Big 'shame' of police locking up children as young as four

Big 'shame' of police locking up children as young as four

What you need to know:

  • Besides the cold cell floor and wall and the night breeze, the young ones slept on an empty stomach.
  • Police arrested Ms Jaqueline Wairimu, the guardian of four of the children, on arrival at the station for “neglecting” the children.

Five children aged between four and 10 years spent more than 18 hours in a police cell after they were arrested on Sunday evening for allegedly stealing scrap metal.

Besides the cruelty of the act, this is being seen as an illegality and a gross violation of the children’s rights.

Besides the cold cell floor and wall and the night breeze, the young ones, who are aged four, five, eight and 10, slept on an empty stomach — all for taking away a sack of old tin cans and metal bars from a construction site.

THEFT
Two of the children’s parents were also locked up by the police for alleged parental negligence.

One of the arrested women is the mother of three of the children and has been living with her niece, who was also detained, as was the father of a four-year-old boy.

Even though the children and their parents were released and all charges against them dropped, questions were still being raised over the decision to lock up children so young.

Police and the parents said the children were accused by a private school proprietor, Mr Isaac Kihagi, of stealing valuable metals from him.

He drove them to Naromoru Police Station, Nyeri County, shortly before 7pm.

SEARCH
Ms Rose Wangari had gone to run errands in Naromoru town in the afternoon, leaving her four-year-old son playing with a neighbour’s children.

When she returned in the evening, she could not find them. As darkness fell, the parents launched a search.

“We searched everywhere,” Ms Wangari told the Nation on Monday. “...even in toilets at the school and in neighbours’ homes.”

After a fruitless search, they decided to report the matter to the authorities.

But before that, they met Mr Kihagi, who told them he had taken the children to the police station for stealing from him.

NEGLECT

Thus began a long night of begging and weeping by the parents as they pleaded with the police officers to let the children go.

Police arrested Ms Jaqueline Wairimu, the guardian of four of the children, on arrival at the station for “neglecting” the children.

Mr Robert Kariuki, the father of the other child, was locked up after he begged to swap places with his son.

“He told them to let our boy go home with me and they detain him instead,” Ms Wangari recalled.

“Instead, they beat him up and threw him into the cell. One officer said he would stay in custody because he asked for it.”

COLD NIGHT
Mr Kariuki was put in the male cell while the children and Ms Wairimu were locked up in the women’s cell.

Mr Kariuki was also booked for causing a disturbance in a police station.

When their pleas to have the children released fell on deaf ears, the parents turned to begging the officers to let them feed the young ones.

This too, failed, and they were chased away.

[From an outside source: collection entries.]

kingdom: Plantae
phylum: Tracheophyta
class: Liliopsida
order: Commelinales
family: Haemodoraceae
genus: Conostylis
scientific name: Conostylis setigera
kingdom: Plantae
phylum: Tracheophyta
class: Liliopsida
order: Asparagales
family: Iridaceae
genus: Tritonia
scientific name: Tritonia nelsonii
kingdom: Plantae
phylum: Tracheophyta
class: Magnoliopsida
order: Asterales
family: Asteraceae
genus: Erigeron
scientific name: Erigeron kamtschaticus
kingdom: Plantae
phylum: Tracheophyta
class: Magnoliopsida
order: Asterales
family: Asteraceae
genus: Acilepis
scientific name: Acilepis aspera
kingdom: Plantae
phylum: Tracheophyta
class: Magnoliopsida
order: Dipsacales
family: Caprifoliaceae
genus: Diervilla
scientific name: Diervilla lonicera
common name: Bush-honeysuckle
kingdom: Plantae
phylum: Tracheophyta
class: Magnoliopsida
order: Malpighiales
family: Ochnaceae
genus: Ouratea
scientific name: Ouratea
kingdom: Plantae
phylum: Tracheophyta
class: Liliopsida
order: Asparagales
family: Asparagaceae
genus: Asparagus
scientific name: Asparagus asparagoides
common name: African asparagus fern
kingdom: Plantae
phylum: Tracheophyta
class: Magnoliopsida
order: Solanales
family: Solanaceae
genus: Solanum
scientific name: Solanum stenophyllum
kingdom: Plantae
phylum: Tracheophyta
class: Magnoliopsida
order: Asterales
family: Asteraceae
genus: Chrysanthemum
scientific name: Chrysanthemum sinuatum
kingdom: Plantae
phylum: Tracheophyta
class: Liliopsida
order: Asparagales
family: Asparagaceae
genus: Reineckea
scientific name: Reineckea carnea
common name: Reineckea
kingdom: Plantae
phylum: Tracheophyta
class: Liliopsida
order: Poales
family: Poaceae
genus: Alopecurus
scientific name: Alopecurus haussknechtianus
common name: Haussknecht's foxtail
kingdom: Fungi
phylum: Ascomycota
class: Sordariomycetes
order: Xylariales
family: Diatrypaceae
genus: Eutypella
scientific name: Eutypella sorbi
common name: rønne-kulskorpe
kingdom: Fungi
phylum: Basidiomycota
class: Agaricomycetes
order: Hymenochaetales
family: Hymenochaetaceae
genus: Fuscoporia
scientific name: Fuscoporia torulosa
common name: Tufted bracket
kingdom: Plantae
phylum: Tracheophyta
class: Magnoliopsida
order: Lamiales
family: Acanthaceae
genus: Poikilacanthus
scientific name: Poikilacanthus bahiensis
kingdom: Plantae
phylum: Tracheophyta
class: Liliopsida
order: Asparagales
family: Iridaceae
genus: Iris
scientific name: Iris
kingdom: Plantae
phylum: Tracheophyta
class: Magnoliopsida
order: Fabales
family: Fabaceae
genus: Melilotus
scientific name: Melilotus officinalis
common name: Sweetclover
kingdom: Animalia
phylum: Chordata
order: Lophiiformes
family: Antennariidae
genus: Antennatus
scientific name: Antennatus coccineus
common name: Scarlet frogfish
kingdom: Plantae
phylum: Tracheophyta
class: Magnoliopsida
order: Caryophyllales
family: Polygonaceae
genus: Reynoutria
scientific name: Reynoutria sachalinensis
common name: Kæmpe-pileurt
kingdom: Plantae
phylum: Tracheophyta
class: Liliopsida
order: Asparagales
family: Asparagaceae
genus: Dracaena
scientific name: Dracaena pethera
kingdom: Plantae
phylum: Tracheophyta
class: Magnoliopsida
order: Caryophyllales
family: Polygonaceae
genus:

“We were thrown out at around midnight. The poor children did not eat and did not even have sweaters because they were arrested while playing,” Ms Wangari said.

FOOD
In another cruel act by the men in uniform, a shawl the relatives had brought for the children to cover themselves with was thrown out.

“We left behind a shawl to cover the children; this morning, we found it dumped outside the station. It is as if they do not have children of their own,” Ms Wangari said.

Kieni East OCPD Michael Mbaluku admitted that the children did not eat throughout the night, saying by the time they were brought in the other inmates had eaten all the food.

“By that time the food meant for inmates had run out but we fed them in the morning,” Mr Mbaluku said.

CHARGE DROPPED
He nonetheless defended the decision to detain the children, saying:

“The children were not booked for the offence of stealing. They were held as special needs because we arrested the parents for negligence.”

However, upon their release, the OCPD said they had dropped the “criminal charge” against the minors.

The statement by the police boss, however, contradicts reports by the children’s relatives, who insisted that they were denied access to the minors.

“Why couldn’t they let the children go home and take us parents in, instead?” Mr Josephat Theuri, the father of three of the children, wondered.

“If at all they, indeed, stole, we would be the ones to pay and not the children.”

NEGLIGENCE
According to the county coordinator of children’s services, Mr Kung’u Mwaniki, the police had no reason to detain children that young and should have contacted his office.

“They should have contacted us, which they did not,” he said.

“And they had no reason to detain four-year-olds anyway. We will look into the matter and decide the next step.”

The children were released Monday afternoon, even as police insisted on charging the parents with negligence.